Further comparative studies will have to prove the possible positive effect of a minimal invasive arthroscopic approach and partial repair techniques with strain reduction for the repair of massive cuff tears.[14,30] Most radiographic controlled[9,11,12,16] studies and the present study demonstrate that clinical outcomes improve regardless of tendon integrity and that a repair attempt is justified, especially in an active population at the age of 60 years.

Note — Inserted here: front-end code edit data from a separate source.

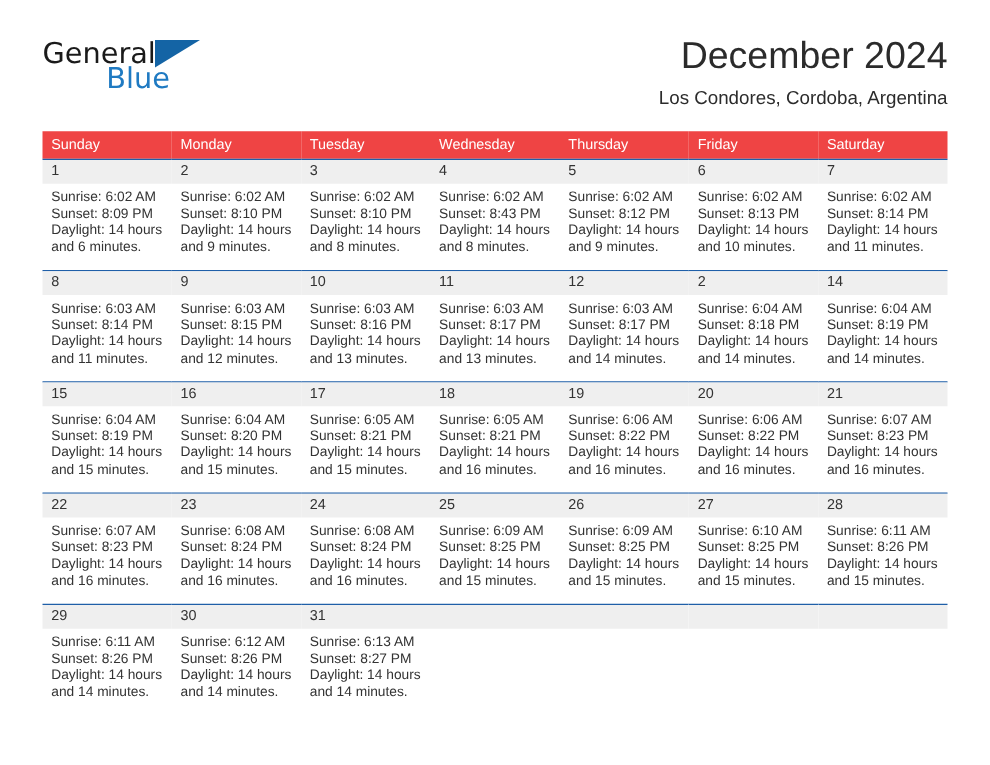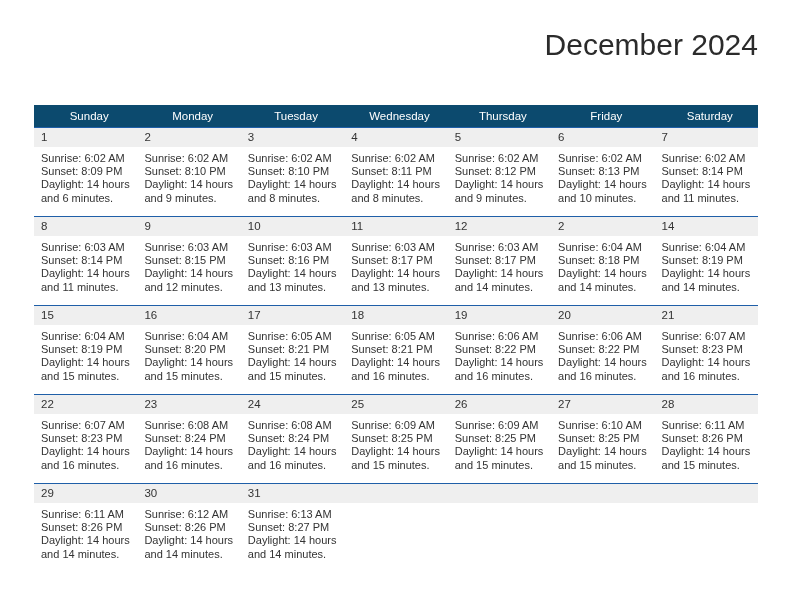--- a/index.html
+++ b/index.html
@@ -92,25 +92,25 @@
   
   .cal {
     position: absolute;
     left: 34px;
     top: 105px;
     width: 724px;
     border-collapse: collapse;
     table-layout: fixed;
   }
   .cal th {
-    background: #0c4a6e;
+    background: #ef4444;
     color: #ffffff;
     font-size: 11.5px;
     font-weight: normal;
-    text-align: center;
+    text-align: left;
     padding: 5px 0 5px 7px;
     height: 12px;
     border: none;
   }
   .cal td {
     vertical-align: top;
     padding: 0;
     border: none;
     width: 103.4px;
   }
@@ -144,23 +144,29 @@
     white-space: nowrap;
   }
 </style>
 </head>
 <body>
 
 <div class="page">
 
   <div class="top">
 
+    <div class="logo">
+      <span class="logo-general">General</span>
+      <span class="logo-tri"></span>
+      <span class="logo-blue">Blue</span>
+    </div>
 
     <div class="title-block">
       <div class="cal-title">December 2024</div>
+      <div class="cal-sub">Los Condores, Cordoba, Argentina</div>
     </div>
 
   </div>
 
   <table class="cal">
     <thead>
       <tr>
         <th>Sunday</th>
         <th>Monday</th>
         <th>Tuesday</th>
@@ -203,21 +209,21 @@
                 <div>Daylight: 14 hours</div>
                 <div>and 8 minutes.</div>
               </div>
             </div>
           </td>
           <td>
             <div class="daycell">
               <div class="daynum">4</div>
               <div class="dayinfo">
                 <div>Sunrise: 6:02 AM</div>
-                <div>Sunset: 8:11 PM</div>
+                <div>Sunset: 8:43 PM</div>
                 <div>Daylight: 14 hours</div>
                 <div>and 8 minutes.</div>
               </div>
             </div>
           </td>
           <td>
             <div class="daycell">
               <div class="daynum">5</div>
               <div class="dayinfo">
                 <div>Sunrise: 6:02 AM</div>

This study has several limitations. It was a retrospective study and we included no control group. Strength measurement with the FMP was only available at the final follow-up examination. As arthroscopic debridement or reversed tuberculoplasty is only an option for the treatment of massive tears in an elderly low-demand population,[6] these techniques are of limited benefit for a younger and active patient group like in our series.[1,8] As tear size and degeneration of the musculotendinous unit increase over time,[8,9] massive tears with mild to moderate fatty muscle infiltration benefit from a repair in order to restore the force couple that is necessary for normal glenohumeral joint function and to avoid the early occurrence of cuff tear arthropathy.[5,9]

CONCLUSION

We could achieve high patient satisfaction and good clinical outcomes at the long-term follow-up after repair of massive rotator cuff tears despite a retear rate of 44%. Also, shoulders with retorn cuffs were significantly improved by the procedure, and good shoulder function in case of a retear was based on a functioning subscapularis/infraspinatus musculotendinous unit. Muscle atrophy and fatty muscle degeneration could not be reversed in intact repairs and progressed in retorn cuff muscles. Rotator cuff strength could be measured with the FMP in all planes and still was reduced compared to the contralateral shoulder after 6 years.

ACKNOWLEDGMENT

The study was funded by a grant of the German Arthrosis Society (Grant P171).

Footnotes

Source of Support: German Arthrosis Society (Grant P171)

Conflict of Interest: None declared.